E lo stalking si sgonfia in aula
Non diffuse video hard né molestò la sua ex: prosciolto un venticinquenne
Si fa presto a dire stalking, sfilare in corteo e dare addosso al maschio prepotente (o, viceversa, accusare la donna troppo invasiva) perché, a causa della recente approvazione del reato, mancano ancora statistiche serie.
Se ci fossero, ci accorgeremmo che i casi finiti in nulla, magari dopo essere montati sulla stampa, non sarebbero pochi o, addirittura, potrebbero essere la maggior parte.
La vicenda di Federico Molinari, un venticinquenne del Cosentino, finito alla sbarra in seguito alle accuse della sua ex, ha fatto il giro del web e potrebbe essere esemplare.
Il ragazzo è finito nei guai a fine 2014, quando la sua ex lo ha denunciato per tutte quelle cose che nella vecchia versione del Codice penale erano perseguite in maniera pesante: molestie, anche telefoniche, insulti e pedinamenti. Solo che, ora che il reato parla inglese e si chiama stalking, basta poco ad avere guai seri, anche quando le accuse risultano infondate.
Ma per Federico la denuncia per stalking rischiava di essere il meno: nata come dramma della gelosia, la storia ha preso una piega boccaccesca. Infatti, nello stesso periodo, ha fatto la sua brava comparsa in rete, attraverso un profilo facebook farlocco, un video porno amatoriale, in cui la ragazza è immortalata mentre pratica un rapporto orale al suo ex. Segno che la coppia era scoppiata dopo aver fatto faville.
Sulla carta, per fortuna del 25enne rimasta tale, ce n’era di che procurare guai seri all’imputato. Ma nel dibattimento davanti al giudice monocratico di Cosenza – dove la difesa, rappresentata dagli avvocati Eleonora Socievole e Vittorio Lombardi, si è battuta senza esclusione di colpi – non è emersa alcuna prova decisiva.

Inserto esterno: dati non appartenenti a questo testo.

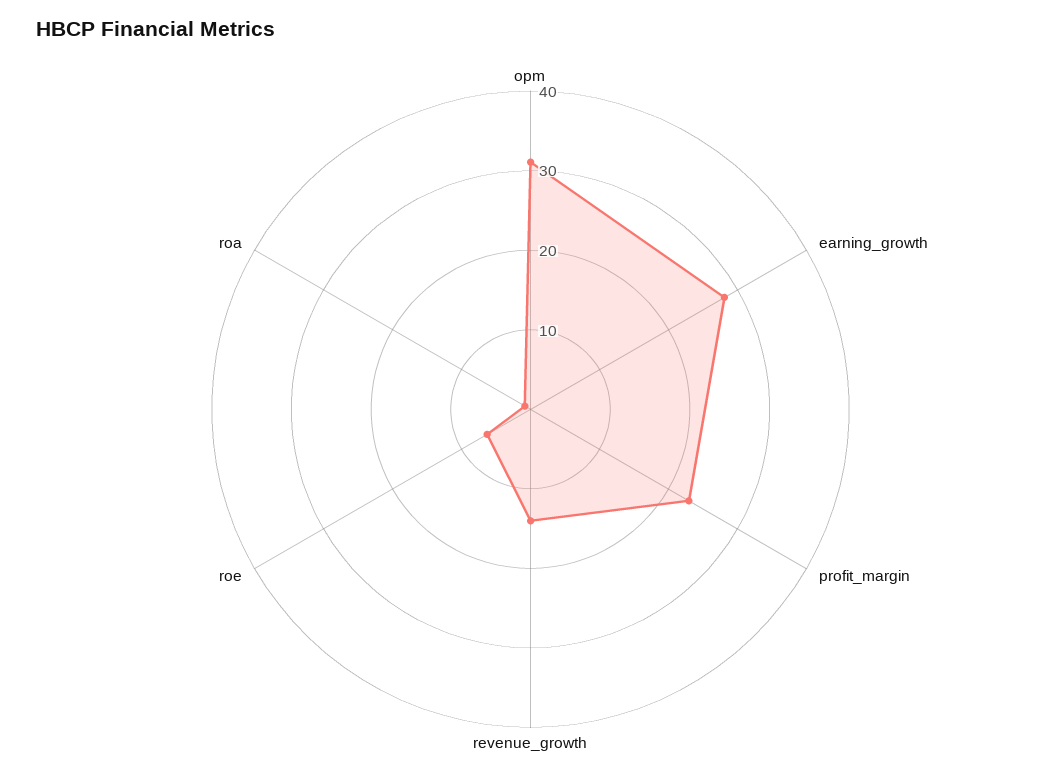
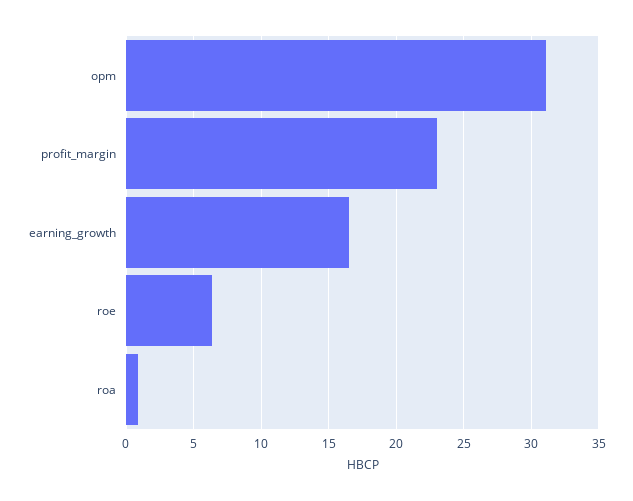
earning_growth: 28 -> 16.5
revenue_growth: 14 -> none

Niente pornodiffamazione, perché, così hanno stabilito i periti, il video non è stato divulgato dal ragazzo sotto mentite spoglie, come invece in prima battuta sosteneva l’accusa. Niente stalking, perché dai tabulati e dai messaggi telefonici non è emersa alcuna volontà di persecuzione e non è emerso neppure granché dalle testimonianze rese in aula. Difatti anche la Procura si era orientata verso il proscioglimento del ragazzo con formula dubitativa. Tuttavia la difesa ha chiesto la formula piena. Che è arrivata puntuale, nonostante la requisitoria della parte civile, rappresentata da Pio Micieli De Biase.

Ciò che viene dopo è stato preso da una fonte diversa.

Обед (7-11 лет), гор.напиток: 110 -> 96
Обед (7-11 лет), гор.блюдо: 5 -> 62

Questa vicenda ha una morale semplice, espressa con efficacia dai legali di Federico: «Ormai la parola stalking viene usata nel linguaggio comune senza distinguere tra una reale persecuzione ed un confronto tra ex fidanzati che provano a recuperare un rapporto sentimentale». Come a dire che anche chi alza un po’ la voce in una discussione in cui ci sono di mezzo i sentimenti può passare per stalker.
Dicendo questo non si vuole minimizzare la pericolosità di certi comportamenti beceri, per i quali è stato creato il nuovo reato. Ma è chiaro che certe accuse vanno fatte con cura: è facile, specie se si considera l’indignazione e l’allarme sociale, distruggere la privacy, la vita e la reputazione altrui sulla base della semplice interpretazione di comportamenti. Il che è diverso, va da sé, dai casi di reale pericolosità, che spesso sfociano in dramma: se questi ultimi non sono impediti non è per un problema di leggi, ma di procedure, che legano letteralmente le mani ai tutori dell’ordine.

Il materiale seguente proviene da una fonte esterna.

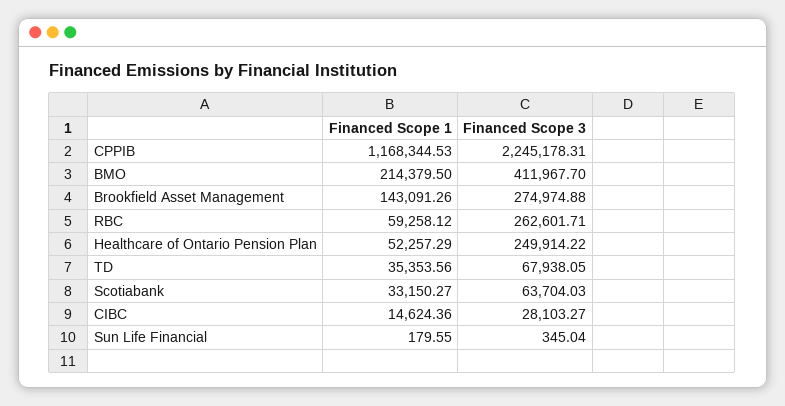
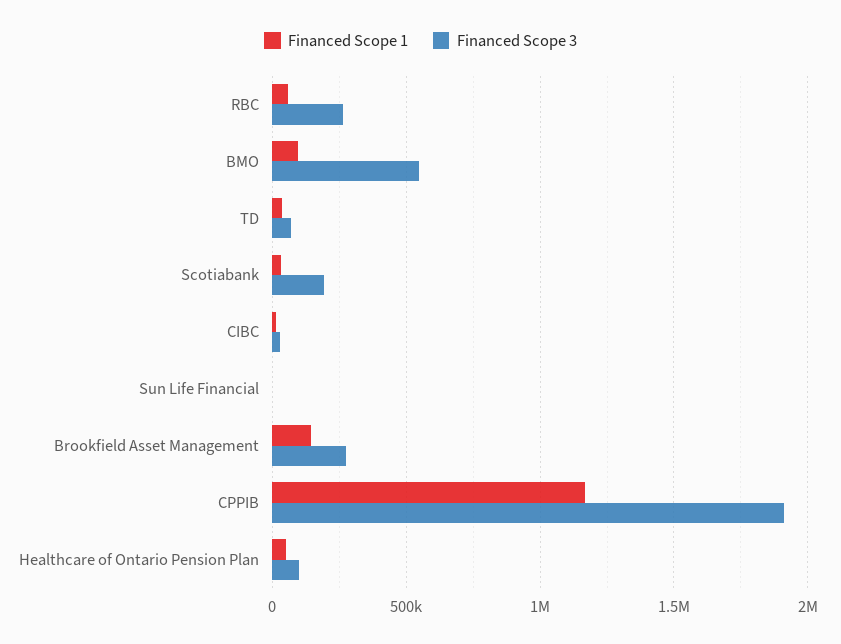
Financed Scope 3, CPPIB: 2245178.31 -> 1900000
Financed Scope 1, BMO: 214379.5 -> 100000
Financed Scope 3, BMO: 411967.7 -> 550000
Financed Scope 3, Healthcare of Ontario Pension Plan: 249914.22 -> 100000
Financed Scope 3, Scotiabank: 63704.03 -> 200000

Inasprire i reati o crearne nuovi, quando bastava applicare quelli che c’erano già, può servire a poco, se non ad aumentare il carico degli uffici giudiziari. Com’è avvenuto in questo caso e come, c’è da scommettere, avverrà in tanti altri.
Forse è vero: il troppo garantismo ha impedito di prevenire tragedie. Ma è sicuro che l’eccesso opposto, la facilità con cui si formulano certe accuse, crea farse che potrebbero diventare drammi che solo il buonsenso di chi giudica riesce a sventare. A volte.